Additional People Expressing AI Concerns.

The aversion for AI applies beyond the dating realm. Ana Pereira, 26, resides in Brooklyn and does sound for multiple live music venues across the city. She fantasizes about going into her phone settings and disabling AI features on all her apps, though tech platforms from Google to Spotify make it nearly impossible to disable. Pereira believes that using ChatGPT “shows such a laziness”.

“It’s like you are unable to think for yourself, and you have to depend on an app for that,” she said.

Two of Pereira’s friends lately had a complicated breakup. She supported one of them after learning the other turned to ChatGPT, a infamously awful therapy substitute, not their partner, when they needed to talk about their feelings. “It’s like they didn’t want to sit through any uncomfortable human feelings,” she said. “They just wanted to process something and continue, which is not how things work.”

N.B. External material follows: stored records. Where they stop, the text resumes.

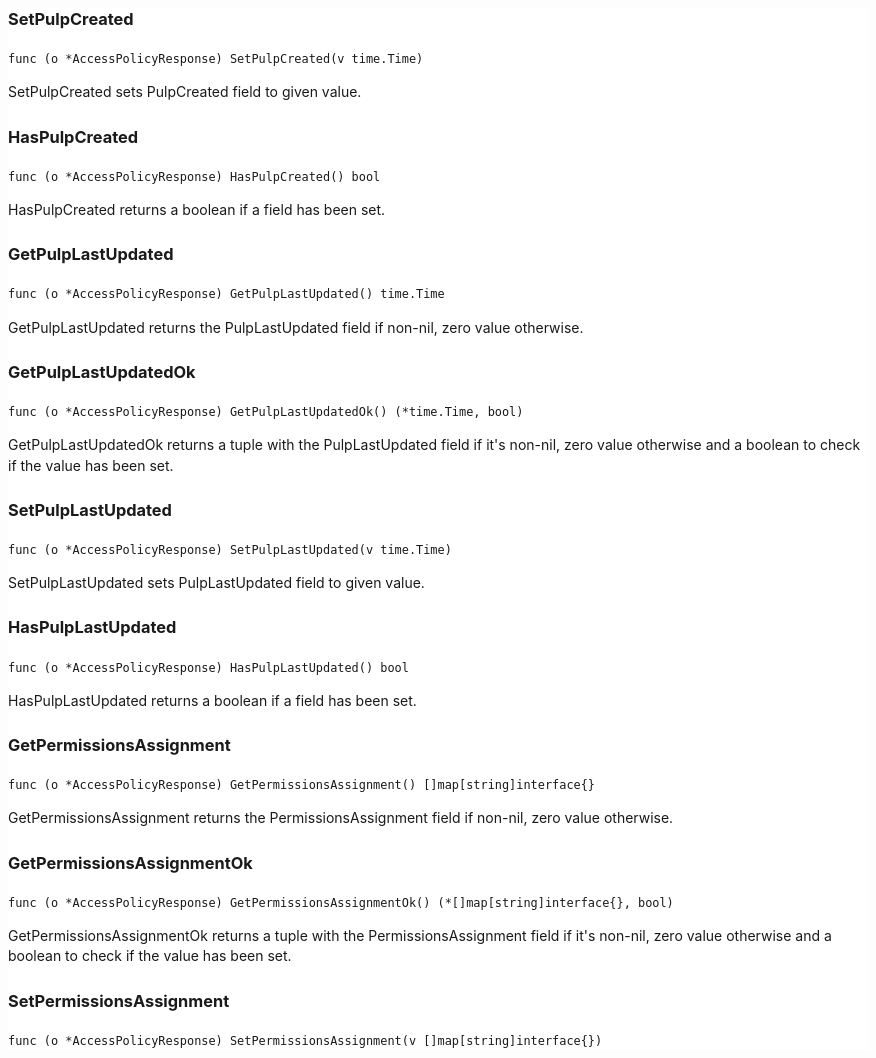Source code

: ### SetPulpCreated

`func (o *AccessPolicyResponse) SetPulpCreated(v time.Time)`

SetPulpCreated sets PulpCreated field to given value.

### HasPulpCreated

`func (o *AccessPolicyResponse) HasPulpCreated() bool`

HasPulpCreated returns a boolean if a field has been set.

### GetPulpLastUpdated

`func (o *AccessPolicyResponse) GetPulpLastUpdated() time.Time`

GetPulpLastUpdated returns the PulpLastUpdated field if non-nil, zero value otherwise.

### GetPulpLastUpdatedOk

`func (o *AccessPolicyResponse) GetPulpLastUpdatedOk() (*time.Time, bool)`

GetPulpLastUpdatedOk returns a tuple with the PulpLastUpdated field if it's non-nil, zero value otherwise
and a boolean to check if the value has been set.

### SetPulpLastUpdated

`func (o *AccessPolicyResponse) SetPulpLastUpdated(v time.Time)`

SetPulpLastUpdated sets PulpLastUpdated field to given value.

### HasPulpLastUpdated

`func (o *AccessPolicyResponse) HasPulpLastUpdated() bool`

HasPulpLastUpdated returns a boolean if a field has been set.

### GetPermissionsAssignment

`func (o *AccessPolicyResponse) GetPermissionsAssignment() []map[string]interface{}`

GetPermissionsAssignment returns the PermissionsAssignment field if non-nil, zero value otherwise.

### GetPermissionsAssignmentOk

`func (o *AccessPolicyResponse) GetPermissionsAssignmentOk() (*[]map[string]interface{}, bool)`

GetPermissionsAssignmentOk returns a tuple with the PermissionsAssignment field if it's non-nil, zero value otherwise
and a boolean to check if the value has been set.

### SetPermissionsAssignment

`func (o *AccessPolicyResponse) SetPermissionsAssignment(v []map[string]interface{})`
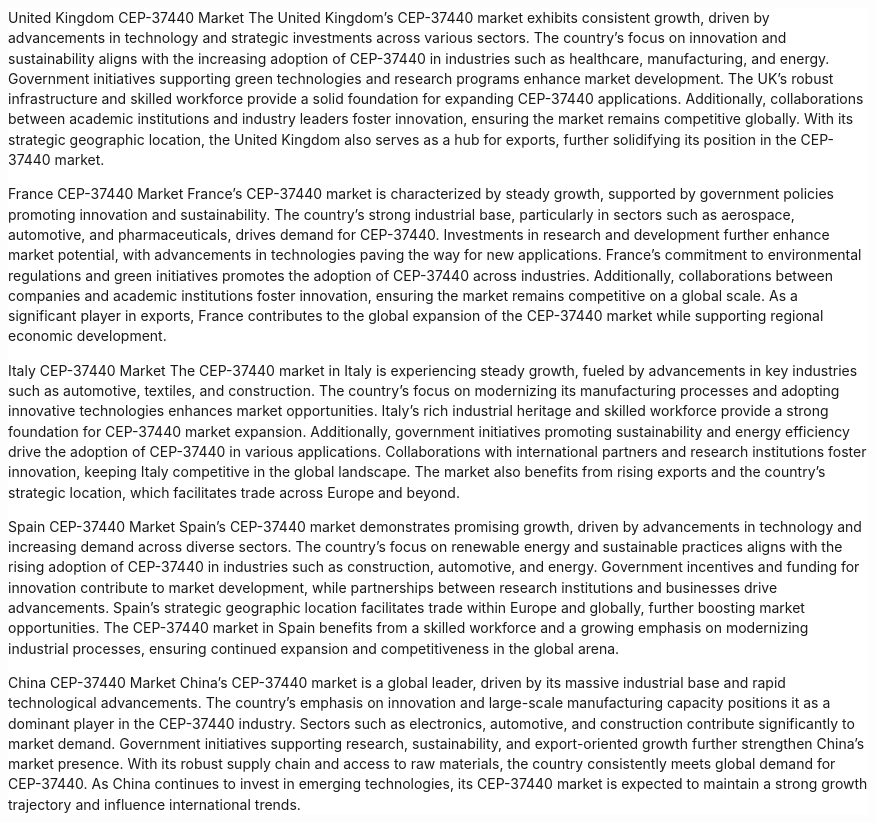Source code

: United Kingdom CEP-37440 Market
The United Kingdom’s CEP-37440 market exhibits consistent growth, driven by advancements in technology and strategic investments across various sectors. The country’s focus on innovation and sustainability aligns with the increasing adoption of CEP-37440 in industries such as healthcare, manufacturing, and energy. Government initiatives supporting green technologies and research programs enhance market development. The UK’s robust infrastructure and skilled workforce provide a solid foundation for expanding CEP-37440 applications. Additionally, collaborations between academic institutions and industry leaders foster innovation, ensuring the market remains competitive globally. With its strategic geographic location, the United Kingdom also serves as a hub for exports, further solidifying its position in the CEP-37440 market.

France CEP-37440 Market
France’s CEP-37440 market is characterized by steady growth, supported by government policies promoting innovation and sustainability. The country’s strong industrial base, particularly in sectors such as aerospace, automotive, and pharmaceuticals, drives demand for CEP-37440. Investments in research and development further enhance market potential, with advancements in technologies paving the way for new applications. France’s commitment to environmental regulations and green initiatives promotes the adoption of CEP-37440 across industries. Additionally, collaborations between companies and academic institutions foster innovation, ensuring the market remains competitive on a global scale. As a significant player in exports, France contributes to the global expansion of the CEP-37440 market while supporting regional economic development.

Italy CEP-37440 Market
The CEP-37440 market in Italy is experiencing steady growth, fueled by advancements in key industries such as automotive, textiles, and construction. The country’s focus on modernizing its manufacturing processes and adopting innovative technologies enhances market opportunities. Italy’s rich industrial heritage and skilled workforce provide a strong foundation for CEP-37440 market expansion. Additionally, government initiatives promoting sustainability and energy efficiency drive the adoption of CEP-37440 in various applications. Collaborations with international partners and research institutions foster innovation, keeping Italy competitive in the global landscape. The market also benefits from rising exports and the country’s strategic location, which facilitates trade across Europe and beyond.

Spain CEP-37440 Market
Spain’s CEP-37440 market demonstrates promising growth, driven by advancements in technology and increasing demand across diverse sectors. The country’s focus on renewable energy and sustainable practices aligns with the rising adoption of CEP-37440 in industries such as construction, automotive, and energy. Government incentives and funding for innovation contribute to market development, while partnerships between research institutions and businesses drive advancements. Spain’s strategic geographic location facilitates trade within Europe and globally, further boosting market opportunities. The CEP-37440 market in Spain benefits from a skilled workforce and a growing emphasis on modernizing industrial processes, ensuring continued expansion and competitiveness in the global arena.

China CEP-37440 Market
China’s CEP-37440 market is a global leader, driven by its massive industrial base and rapid technological advancements. The country’s emphasis on innovation and large-scale manufacturing capacity positions it as a dominant player in the CEP-37440 industry. Sectors such as electronics, automotive, and construction contribute significantly to market demand. Government initiatives supporting research, sustainability, and export-oriented growth further strengthen China’s market presence. With its robust supply chain and access to raw materials, the country consistently meets global demand for CEP-37440. As China continues to invest in emerging technologies, its CEP-37440 market is expected to maintain a strong growth trajectory and influence international trends.
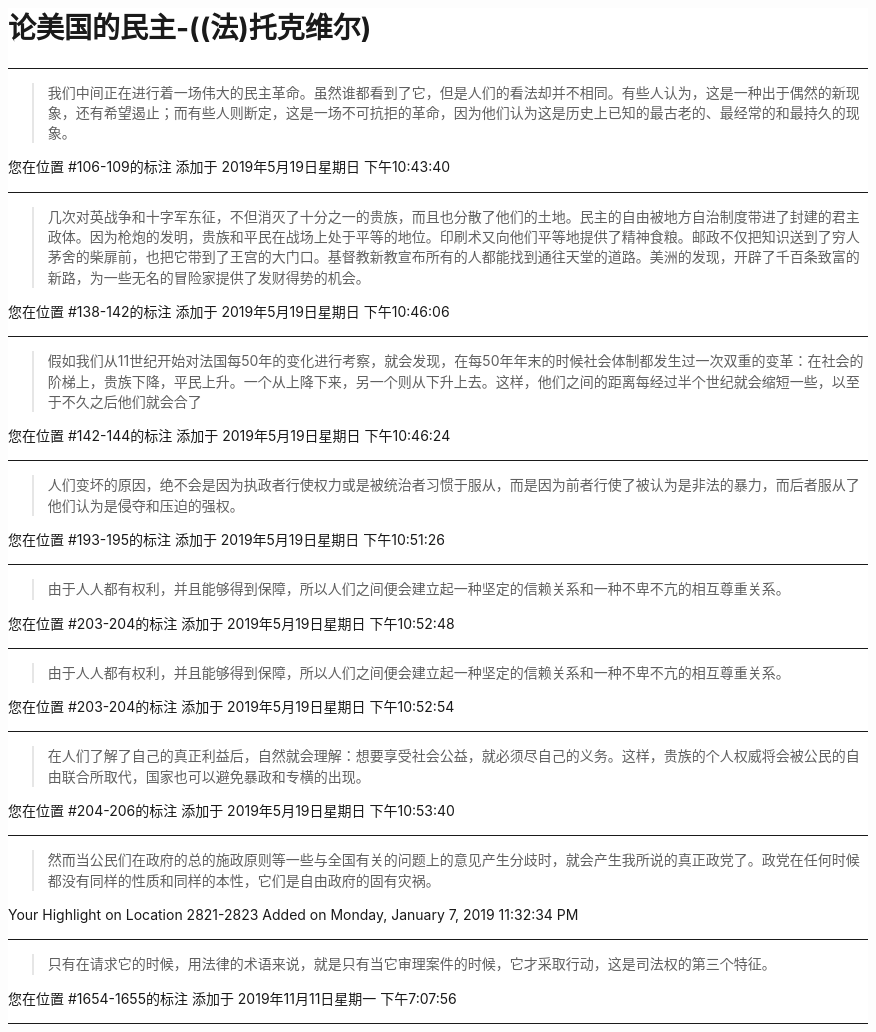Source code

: # 论美国的民主-((法)托克维尔)

---

> 我们中间正在进行着一场伟大的民主革命。虽然谁都看到了它，但是人们的看法却并不相同。有些人认为，这是一种出于偶然的新现象，还有希望遏止；而有些人则断定，这是一场不可抗拒的革命，因为他们认为这是历史上已知的最古老的、最经常的和最持久的现象。

您在位置 #106-109的标注 添加于 2019年5月19日星期日 下午10:43:40

---

> 几次对英战争和十字军东征，不但消灭了十分之一的贵族，而且也分散了他们的土地。民主的自由被地方自治制度带进了封建的君主政体。因为枪炮的发明，贵族和平民在战场上处于平等的地位。印刷术又向他们平等地提供了精神食粮。邮政不仅把知识送到了穷人茅舍的柴扉前，也把它带到了王宫的大门口。基督教新教宣布所有的人都能找到通往天堂的道路。美洲的发现，开辟了千百条致富的新路，为一些无名的冒险家提供了发财得势的机会。

您在位置 #138-142的标注 添加于 2019年5月19日星期日 下午10:46:06

---

> 假如我们从11世纪开始对法国每50年的变化进行考察，就会发现，在每50年年末的时候社会体制都发生过一次双重的变革：在社会的阶梯上，贵族下降，平民上升。一个从上降下来，另一个则从下升上去。这样，他们之间的距离每经过半个世纪就会缩短一些，以至于不久之后他们就会合了

您在位置 #142-144的标注 添加于 2019年5月19日星期日 下午10:46:24

---

> 人们变坏的原因，绝不会是因为执政者行使权力或是被统治者习惯于服从，而是因为前者行使了被认为是非法的暴力，而后者服从了他们认为是侵夺和压迫的强权。

您在位置 #193-195的标注 添加于 2019年5月19日星期日 下午10:51:26

---

> 由于人人都有权利，并且能够得到保障，所以人们之间便会建立起一种坚定的信赖关系和一种不卑不亢的相互尊重关系。

您在位置 #203-204的标注 添加于 2019年5月19日星期日 下午10:52:48

---

> 由于人人都有权利，并且能够得到保障，所以人们之间便会建立起一种坚定的信赖关系和一种不卑不亢的相互尊重关系。

您在位置 #203-204的标注 添加于 2019年5月19日星期日 下午10:52:54

---

> 在人们了解了自己的真正利益后，自然就会理解：想要享受社会公益，就必须尽自己的义务。这样，贵族的个人权威将会被公民的自由联合所取代，国家也可以避免暴政和专横的出现。

您在位置 #204-206的标注 添加于 2019年5月19日星期日 下午10:53:40

---

> 然而当公民们在政府的总的施政原则等一些与全国有关的问题上的意见产生分歧时，就会产生我所说的真正政党了。政党在任何时候都没有同样的性质和同样的本性，它们是自由政府的固有灾祸。

Your Highlight on Location 2821-2823 Added on Monday, January 7, 2019 11:32:34 PM

---

> 只有在请求它的时候，用法律的术语来说，就是只有当它审理案件的时候，它才采取行动，这是司法权的第三个特征。

您在位置 #1654-1655的标注 添加于 2019年11月11日星期一 下午7:07:56

---
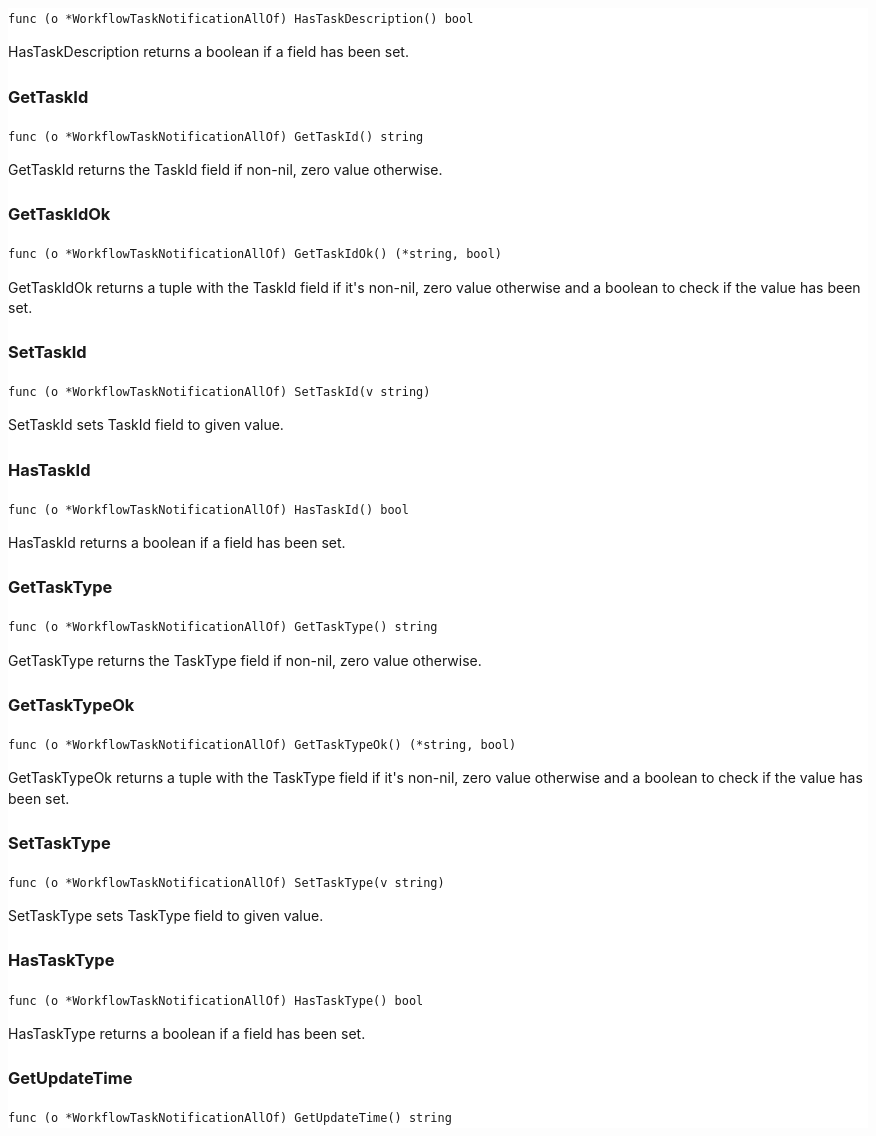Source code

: `func (o *WorkflowTaskNotificationAllOf) HasTaskDescription() bool`

HasTaskDescription returns a boolean if a field has been set.

### GetTaskId

`func (o *WorkflowTaskNotificationAllOf) GetTaskId() string`

GetTaskId returns the TaskId field if non-nil, zero value otherwise.

### GetTaskIdOk

`func (o *WorkflowTaskNotificationAllOf) GetTaskIdOk() (*string, bool)`

GetTaskIdOk returns a tuple with the TaskId field if it's non-nil, zero value otherwise
and a boolean to check if the value has been set.

### SetTaskId

`func (o *WorkflowTaskNotificationAllOf) SetTaskId(v string)`

SetTaskId sets TaskId field to given value.

### HasTaskId

`func (o *WorkflowTaskNotificationAllOf) HasTaskId() bool`

HasTaskId returns a boolean if a field has been set.

### GetTaskType

`func (o *WorkflowTaskNotificationAllOf) GetTaskType() string`

GetTaskType returns the TaskType field if non-nil, zero value otherwise.

### GetTaskTypeOk

`func (o *WorkflowTaskNotificationAllOf) GetTaskTypeOk() (*string, bool)`

GetTaskTypeOk returns a tuple with the TaskType field if it's non-nil, zero value otherwise
and a boolean to check if the value has been set.

### SetTaskType

`func (o *WorkflowTaskNotificationAllOf) SetTaskType(v string)`

SetTaskType sets TaskType field to given value.

### HasTaskType

`func (o *WorkflowTaskNotificationAllOf) HasTaskType() bool`

HasTaskType returns a boolean if a field has been set.

### GetUpdateTime

`func (o *WorkflowTaskNotificationAllOf) GetUpdateTime() string`

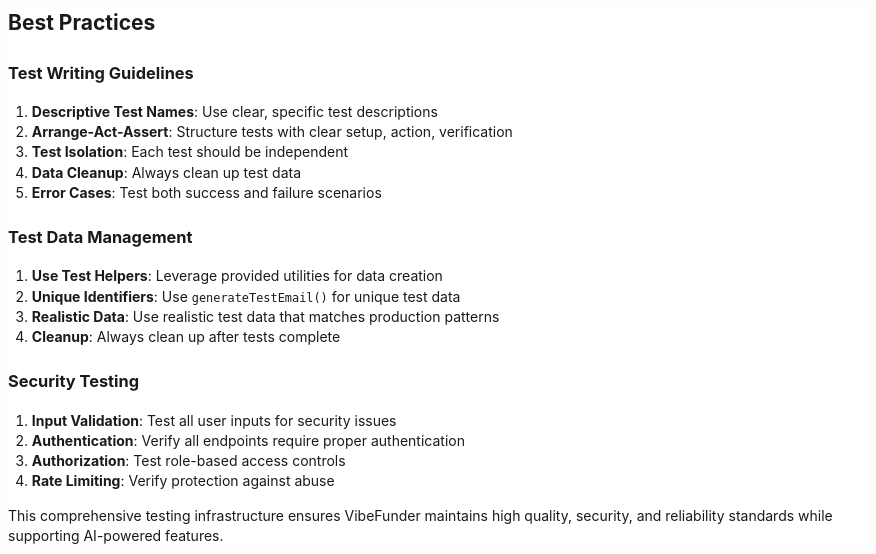 ## Best Practices

### Test Writing Guidelines

1. **Descriptive Test Names**: Use clear, specific test descriptions
2. **Arrange-Act-Assert**: Structure tests with clear setup, action, verification
3. **Test Isolation**: Each test should be independent
4. **Data Cleanup**: Always clean up test data
5. **Error Cases**: Test both success and failure scenarios

### Test Data Management

1. **Use Test Helpers**: Leverage provided utilities for data creation
2. **Unique Identifiers**: Use `generateTestEmail()` for unique test data
3. **Realistic Data**: Use realistic test data that matches production patterns
4. **Cleanup**: Always clean up after tests complete

### Security Testing

1. **Input Validation**: Test all user inputs for security issues
2. **Authentication**: Verify all endpoints require proper authentication
3. **Authorization**: Test role-based access controls
4. **Rate Limiting**: Verify protection against abuse

This comprehensive testing infrastructure ensures VibeFunder maintains high quality, security, and reliability standards while supporting AI-powered features.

Eventually, I could not handle it on my own. I had grown too dependent on AI for even routine tasks.

Richard Barnes, who is 31 and is a marine biologist and restaurant server in Hawaii, is similarly skeptical. “I don’t know if I would think otherwise about someone who uses ChatGPT, but I would be like, ‘come on,’” he said. “You shouldn’t have to depend on it to make a grocery list. Your life is likely not that hard. We can make the list together.”

Celebrity and Tech Backlash.

When director Guillermo del Toro said he would “rather die” than use AI tools, it made headlines. Ditto for, SZA’s Instagram stories rant against the tech warning about “environmental racism” and showing fear over users who are “codependent on a machine”. Ditto still for when Simu Liu, Alison Roman, Céline Dion, Emily Blunt, and others make statements that are skeptical of AI in their respective industries. I think these quotes spread widely for a cause: people agree with them.

Even, to an extent, the people who power the tech industry. Last month, Pinterest added a filter that lets users disable AI content. Meta lets users mute, but not entirely deactivate, comparable slop on Instagram. Sources suggested that “cursor resistance” is on the rise, as some Silicon Valley techies refuse to use AI to write their code.

{Luciano Noijeen, a lead software engineer working in Greece and the Netherlands, told me that he enthusiastically used AI in the past to write or enhance his coding.|According to Luciano Noijeen, a {lead|

Katrina Jennings
Katrina Jennings

A seasoned automation engineer with over a decade of experience in optimizing industrial processes and mentoring future innovators.